Speaking in front of the Richard Nixon Presidential Library Wednesday afternoon, the U.S.' top diplomat said he would lay out the threat China poses to the American economy, freedoms, and "the future of free democracies around the world."
He gave the library's namesake credit for "realizing that China was too important to be ignored," referencing Nixon's historic 1972 visit to the country that broke the decades-long silence between the two countries and led to U.S. diplomatic recognition. Noting that Nixon's stated aim of engaging with China was to "induce change" in the communist regime, Pompeo lamented that years of forbearance and rosy expectations that the Chinese Communist Party (CCP) would liberalize as its economy boomed had proven to be misplaced.

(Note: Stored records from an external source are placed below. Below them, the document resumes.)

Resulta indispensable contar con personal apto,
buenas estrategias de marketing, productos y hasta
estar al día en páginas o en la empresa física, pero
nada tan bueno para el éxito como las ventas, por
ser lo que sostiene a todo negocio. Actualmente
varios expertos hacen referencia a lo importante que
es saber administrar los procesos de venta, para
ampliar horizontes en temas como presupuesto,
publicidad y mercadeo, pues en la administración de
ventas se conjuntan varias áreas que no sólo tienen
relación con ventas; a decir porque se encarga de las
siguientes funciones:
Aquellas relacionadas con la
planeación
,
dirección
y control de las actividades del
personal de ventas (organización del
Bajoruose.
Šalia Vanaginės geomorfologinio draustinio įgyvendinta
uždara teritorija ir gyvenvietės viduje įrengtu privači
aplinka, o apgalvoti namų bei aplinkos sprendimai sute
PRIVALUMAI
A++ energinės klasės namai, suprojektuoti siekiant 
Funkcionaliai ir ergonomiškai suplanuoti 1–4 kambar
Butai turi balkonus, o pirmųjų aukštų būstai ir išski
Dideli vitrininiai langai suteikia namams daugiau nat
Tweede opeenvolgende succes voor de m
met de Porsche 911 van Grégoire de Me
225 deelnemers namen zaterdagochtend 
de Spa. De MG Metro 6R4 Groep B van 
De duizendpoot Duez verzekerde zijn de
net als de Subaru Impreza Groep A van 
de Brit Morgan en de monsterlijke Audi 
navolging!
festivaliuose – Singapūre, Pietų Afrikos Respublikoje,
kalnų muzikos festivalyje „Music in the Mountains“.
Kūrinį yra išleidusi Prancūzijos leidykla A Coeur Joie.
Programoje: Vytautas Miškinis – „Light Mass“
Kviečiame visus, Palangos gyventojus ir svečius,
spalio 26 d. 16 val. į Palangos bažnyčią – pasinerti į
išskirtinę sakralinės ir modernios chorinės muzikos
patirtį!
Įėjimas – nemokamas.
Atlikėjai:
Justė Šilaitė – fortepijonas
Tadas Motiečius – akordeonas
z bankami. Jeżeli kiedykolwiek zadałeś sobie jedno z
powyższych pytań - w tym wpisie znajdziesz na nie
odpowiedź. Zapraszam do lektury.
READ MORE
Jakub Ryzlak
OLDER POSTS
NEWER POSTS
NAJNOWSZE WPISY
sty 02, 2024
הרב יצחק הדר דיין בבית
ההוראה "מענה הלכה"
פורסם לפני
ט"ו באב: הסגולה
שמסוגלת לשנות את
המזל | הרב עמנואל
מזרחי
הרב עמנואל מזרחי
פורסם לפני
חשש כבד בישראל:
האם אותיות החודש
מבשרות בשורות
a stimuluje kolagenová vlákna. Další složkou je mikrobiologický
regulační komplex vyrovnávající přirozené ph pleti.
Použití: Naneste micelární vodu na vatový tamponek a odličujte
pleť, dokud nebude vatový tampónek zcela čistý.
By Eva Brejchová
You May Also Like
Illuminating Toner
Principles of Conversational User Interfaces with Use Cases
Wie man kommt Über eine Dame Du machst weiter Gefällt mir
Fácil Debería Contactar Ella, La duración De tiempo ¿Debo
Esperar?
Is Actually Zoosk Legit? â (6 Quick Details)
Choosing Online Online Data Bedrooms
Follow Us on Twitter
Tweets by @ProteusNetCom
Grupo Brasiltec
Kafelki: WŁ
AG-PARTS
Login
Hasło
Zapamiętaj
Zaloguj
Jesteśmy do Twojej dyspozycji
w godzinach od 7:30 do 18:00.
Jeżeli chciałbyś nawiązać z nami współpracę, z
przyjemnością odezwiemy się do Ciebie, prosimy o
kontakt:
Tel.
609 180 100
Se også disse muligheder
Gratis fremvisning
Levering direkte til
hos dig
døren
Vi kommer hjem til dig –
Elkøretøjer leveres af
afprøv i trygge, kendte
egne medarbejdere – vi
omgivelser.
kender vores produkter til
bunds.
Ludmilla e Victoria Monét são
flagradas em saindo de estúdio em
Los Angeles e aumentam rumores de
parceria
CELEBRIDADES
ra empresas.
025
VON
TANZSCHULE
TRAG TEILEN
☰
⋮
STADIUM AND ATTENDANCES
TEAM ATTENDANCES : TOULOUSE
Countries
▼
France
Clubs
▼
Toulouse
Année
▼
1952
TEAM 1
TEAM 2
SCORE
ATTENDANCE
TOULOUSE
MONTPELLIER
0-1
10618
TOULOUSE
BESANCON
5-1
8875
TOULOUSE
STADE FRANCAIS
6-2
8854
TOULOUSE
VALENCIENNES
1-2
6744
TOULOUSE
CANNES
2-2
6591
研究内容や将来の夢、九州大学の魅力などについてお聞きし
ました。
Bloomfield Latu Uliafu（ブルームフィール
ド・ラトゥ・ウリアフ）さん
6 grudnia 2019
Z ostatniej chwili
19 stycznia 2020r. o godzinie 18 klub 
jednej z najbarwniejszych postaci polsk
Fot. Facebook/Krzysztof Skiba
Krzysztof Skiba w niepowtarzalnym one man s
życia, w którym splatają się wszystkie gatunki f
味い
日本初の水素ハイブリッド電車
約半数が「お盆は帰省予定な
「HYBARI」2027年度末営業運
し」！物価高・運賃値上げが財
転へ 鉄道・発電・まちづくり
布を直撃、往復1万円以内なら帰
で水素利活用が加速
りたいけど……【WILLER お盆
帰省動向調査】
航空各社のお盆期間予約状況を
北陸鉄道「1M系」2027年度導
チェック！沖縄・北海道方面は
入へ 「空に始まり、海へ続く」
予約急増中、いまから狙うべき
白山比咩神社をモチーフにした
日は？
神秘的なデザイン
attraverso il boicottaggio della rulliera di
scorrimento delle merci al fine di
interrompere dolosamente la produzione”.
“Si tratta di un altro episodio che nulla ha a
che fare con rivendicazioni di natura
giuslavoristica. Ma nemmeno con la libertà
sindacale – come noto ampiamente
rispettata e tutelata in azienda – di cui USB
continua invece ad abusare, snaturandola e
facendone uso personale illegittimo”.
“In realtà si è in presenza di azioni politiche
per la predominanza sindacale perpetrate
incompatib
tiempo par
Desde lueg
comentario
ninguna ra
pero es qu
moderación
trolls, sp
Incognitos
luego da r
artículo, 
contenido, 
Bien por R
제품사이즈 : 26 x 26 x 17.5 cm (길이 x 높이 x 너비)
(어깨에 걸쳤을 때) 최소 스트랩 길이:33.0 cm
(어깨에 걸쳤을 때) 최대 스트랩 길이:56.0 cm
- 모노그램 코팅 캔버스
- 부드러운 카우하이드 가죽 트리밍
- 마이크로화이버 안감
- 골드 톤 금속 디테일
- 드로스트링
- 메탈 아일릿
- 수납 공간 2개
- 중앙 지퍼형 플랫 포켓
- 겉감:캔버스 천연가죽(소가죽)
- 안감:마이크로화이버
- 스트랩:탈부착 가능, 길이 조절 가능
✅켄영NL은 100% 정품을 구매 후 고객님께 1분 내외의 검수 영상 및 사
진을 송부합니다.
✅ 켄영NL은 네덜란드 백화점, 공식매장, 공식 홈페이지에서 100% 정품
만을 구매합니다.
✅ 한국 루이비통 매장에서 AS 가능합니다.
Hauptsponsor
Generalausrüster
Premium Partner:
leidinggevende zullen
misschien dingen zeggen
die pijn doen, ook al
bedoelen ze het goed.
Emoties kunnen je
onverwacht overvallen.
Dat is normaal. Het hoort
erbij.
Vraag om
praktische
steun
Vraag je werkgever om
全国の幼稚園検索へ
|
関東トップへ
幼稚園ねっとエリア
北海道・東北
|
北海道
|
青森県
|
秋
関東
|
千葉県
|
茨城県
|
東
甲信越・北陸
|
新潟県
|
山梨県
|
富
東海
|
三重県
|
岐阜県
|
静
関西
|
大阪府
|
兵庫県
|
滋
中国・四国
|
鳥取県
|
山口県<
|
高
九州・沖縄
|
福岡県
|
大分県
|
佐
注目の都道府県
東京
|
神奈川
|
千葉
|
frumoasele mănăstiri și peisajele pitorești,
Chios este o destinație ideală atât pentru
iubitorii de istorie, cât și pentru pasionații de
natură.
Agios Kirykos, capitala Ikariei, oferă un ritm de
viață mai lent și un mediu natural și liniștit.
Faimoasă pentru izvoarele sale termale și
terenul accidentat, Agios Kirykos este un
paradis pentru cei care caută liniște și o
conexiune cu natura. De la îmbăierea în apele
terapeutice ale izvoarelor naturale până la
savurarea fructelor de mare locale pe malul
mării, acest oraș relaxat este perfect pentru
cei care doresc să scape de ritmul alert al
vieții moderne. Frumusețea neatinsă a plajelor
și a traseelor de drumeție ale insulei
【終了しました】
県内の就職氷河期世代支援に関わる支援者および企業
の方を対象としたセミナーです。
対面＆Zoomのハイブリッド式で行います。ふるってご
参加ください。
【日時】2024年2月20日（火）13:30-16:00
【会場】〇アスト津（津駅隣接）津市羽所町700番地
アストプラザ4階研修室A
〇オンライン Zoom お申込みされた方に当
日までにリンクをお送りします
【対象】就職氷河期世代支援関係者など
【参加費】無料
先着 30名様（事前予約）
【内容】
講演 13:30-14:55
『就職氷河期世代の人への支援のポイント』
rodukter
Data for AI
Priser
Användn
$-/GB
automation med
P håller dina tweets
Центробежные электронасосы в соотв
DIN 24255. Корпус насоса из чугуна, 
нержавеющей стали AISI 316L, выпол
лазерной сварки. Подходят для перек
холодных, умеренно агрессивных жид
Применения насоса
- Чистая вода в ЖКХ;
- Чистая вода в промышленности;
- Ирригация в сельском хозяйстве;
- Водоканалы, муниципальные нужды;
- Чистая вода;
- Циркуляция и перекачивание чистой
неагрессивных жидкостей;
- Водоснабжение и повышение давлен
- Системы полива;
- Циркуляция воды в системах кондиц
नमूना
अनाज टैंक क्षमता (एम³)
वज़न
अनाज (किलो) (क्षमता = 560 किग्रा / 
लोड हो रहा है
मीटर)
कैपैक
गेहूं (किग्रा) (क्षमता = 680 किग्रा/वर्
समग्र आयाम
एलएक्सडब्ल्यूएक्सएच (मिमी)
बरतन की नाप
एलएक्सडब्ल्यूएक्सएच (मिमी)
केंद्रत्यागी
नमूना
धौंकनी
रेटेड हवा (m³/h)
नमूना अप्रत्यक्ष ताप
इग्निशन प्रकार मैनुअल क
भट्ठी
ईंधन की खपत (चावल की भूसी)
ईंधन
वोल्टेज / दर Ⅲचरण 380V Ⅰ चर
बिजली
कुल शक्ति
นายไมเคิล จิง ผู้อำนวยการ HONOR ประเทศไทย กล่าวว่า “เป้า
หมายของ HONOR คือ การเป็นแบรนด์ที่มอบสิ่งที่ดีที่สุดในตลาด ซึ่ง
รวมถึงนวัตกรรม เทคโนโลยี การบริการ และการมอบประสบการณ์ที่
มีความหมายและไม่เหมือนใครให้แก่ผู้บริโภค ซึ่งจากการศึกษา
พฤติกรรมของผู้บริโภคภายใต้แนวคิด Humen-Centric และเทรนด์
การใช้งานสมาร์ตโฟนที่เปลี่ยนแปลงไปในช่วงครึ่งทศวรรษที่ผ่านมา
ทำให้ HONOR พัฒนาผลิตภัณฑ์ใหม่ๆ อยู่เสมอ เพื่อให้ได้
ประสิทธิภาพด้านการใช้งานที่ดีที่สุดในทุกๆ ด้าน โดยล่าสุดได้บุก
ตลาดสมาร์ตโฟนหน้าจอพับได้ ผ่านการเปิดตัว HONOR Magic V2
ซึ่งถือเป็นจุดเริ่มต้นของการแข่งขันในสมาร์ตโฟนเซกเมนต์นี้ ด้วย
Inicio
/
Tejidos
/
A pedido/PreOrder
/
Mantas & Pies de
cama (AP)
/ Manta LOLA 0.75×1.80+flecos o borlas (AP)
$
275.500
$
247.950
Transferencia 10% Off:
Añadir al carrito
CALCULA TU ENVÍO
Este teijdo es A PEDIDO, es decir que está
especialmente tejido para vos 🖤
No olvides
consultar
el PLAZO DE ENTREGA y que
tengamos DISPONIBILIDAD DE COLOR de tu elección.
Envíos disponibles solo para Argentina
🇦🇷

Recalling that Nixon had once expressed a fear that he had, perhaps, created a "Frankenstein" in China, the secretary of state proceeded to air a laundry list of grievances against Beijing. Among these were China's theft of intellectual property, use of cheap labor, and aggressive military posturing in the region, including (習近平) CCP Chairman Xi Jinping's U-turn on his promise not to militarize artificial islands in the South China Sea.
Pompeo said that in light of China's failure to change its behavior, the time has come to pivot from a policy of "trust but verify" (former President Reagan's self-described approach to the Soviet Union) to one of "distrust and verify" vis-a-vis China. He also pointed out the U.S. has been stepping up its efforts to confront China on a range of fronts, from increasing the navy's freedom of navigation operations to this week's dramatic closure of the Chinese consulate in Houston, Texas.
He wrapped up his diatribe by calling on the rest of the world to form a united front, saying leaders must "insist on transparency and accountability" and "set the tone." Otherwise, he warned, the East Asian country would rebuild the world order in its image.
Pompeo's remarks capped a week in which tensions between the two superpowers ran even higher than usual.
The Trump administration on Tuesday gave the Houston consulate until Friday to close, tying it to alleged attempts by Chinese agents to steal data from Texas medical facilities. China's Ministry of Foreign Affairs responded the U.S. was "tearing down a bridge of bilateral friendship," and on Friday China countered by announcing the U.S. consulate in the southwestern city of Chengdu must shutter its doors.
In a move that further enraged Beijing, four Chinese researchers were charged with visa fraud for allegedly concealing the fact that they remain on active duty in the People's Liberation Army. Three have been arrested but one was reportedly granted refuge by the Chinese consulate in San Francisco.
The FBI is investigating others with suspected ties to the Chinese military in over 25 cities, according to the Justice Department.